Now when I say nothing matters, I’m saying that nothing by which I defined myself in the past needs to limit me today. I am free to explore and create a new narrative unhindered by self-limiting stories.
In The World is Made of Stories, Buddhist David R. Loy talks about a constricting and self-limiting understanding of the self based on the stories we tell about ourselves, over and over. These are the stories we have been telling ourselves and others about who we are and what our world is like. They are the way we understand our own lives. We live in these stories as fish live in water.
Beyond stories that limit our identity is another part of ourselves, a still-unstoried self that “preserves the possibility of novelty, of doing and becoming something different,” Loy says. He calls this un-narrated part of us “No-thing-ness.” Nothingness. Nothing solid. This is the no-thing-ness that matters to me now.
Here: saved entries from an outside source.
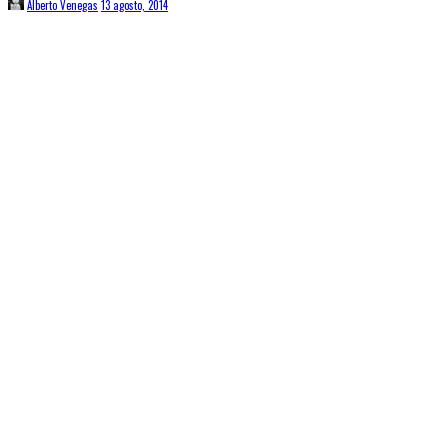
Alberto Venegas
13 agosto, 2014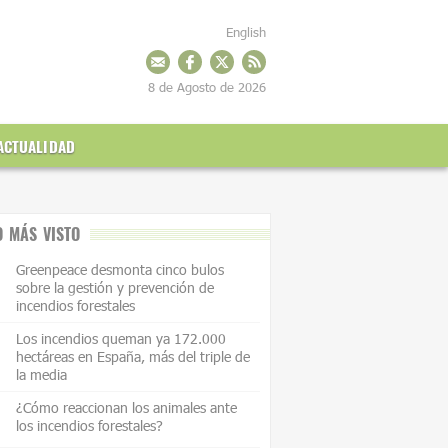
English
8 de Agosto de 2026
ACTUALIDAD
O MÁS VISTO
Greenpeace desmonta cinco bulos
sobre la gestión y prevención de
incendios forestales
Los incendios queman ya 172.000
hectáreas en España, más del triple de
la media
¿Cómo reaccionan los animales ante
los incendios forestales?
Given this new concept of the nothing that matters, I can skip quickly through the past that no longer need define me. In the late ‘50s, the “nothing” that mattered to a sophomore in a private, Presbyterian liberal arts college where chapel was compulsory was “no school rules matter. But, as I break them, please notice.” I am no longer that morose, skinny, brunette in a black leotard, eager to define herself by her lack of beliefs. Nor am I the young mother of two little boys in her twenties asking god to turn her into a believing Jew, nor the middle-aged woman hoping for a lift through total baptismal immersion and calling herself a Christian. Iteration after iteration brings me to now, a Unitarian Universalist without dogma, as well as a budding meditator for whom the “no-thing-ness” promises a chance to broaden my narrative.
Rumi’s poem “The Worm’s Waking” encourages me to “wake up” and slow down the story telling so as to make room for this broader narrative.
THE WORM'S WAKING
This is how a human being can change:
there’s a worm addicted to eating
grape leaves.
Suddenly he wakes up,
call it grace, whatever, something
wakes him, and he’s no longer
a worm.
He’s the entire vineyard,
and the orchard too, the fruit, the trunks,
a growing wisdom and joy
that doesn’t need
to devour.
Through meditation and learning from Buddhist teachings, I am making space to be cast in new narratives, especially those that allow space for living loving-kindness. Through loving-kindness, I realize how much I have in common with others. Like me, every sentient being wants fulfillment and to escape suffering.
Living loving-kindness means practicing empathy, being willing to see the world from another point of view. It’s wishing others well. It is friendliness, consideration, kindness, and generosity. It is the basis for compassion, for shared joy. It’s my inherent potential. To wish another well is to wish that they be in a state of experiencing loving-kindness. Moreover, it is an attitude rather than just a feeling.
Freeing myself from the fixed and limited “I,” in my habitual stories, I am beginning to give myself space to be a kinder, more loving person. With that intention perhaps I can answer a question David R. Loy poses: “What stories do I want to live? The non-dual way to say this is “What stories want to come to life through me?”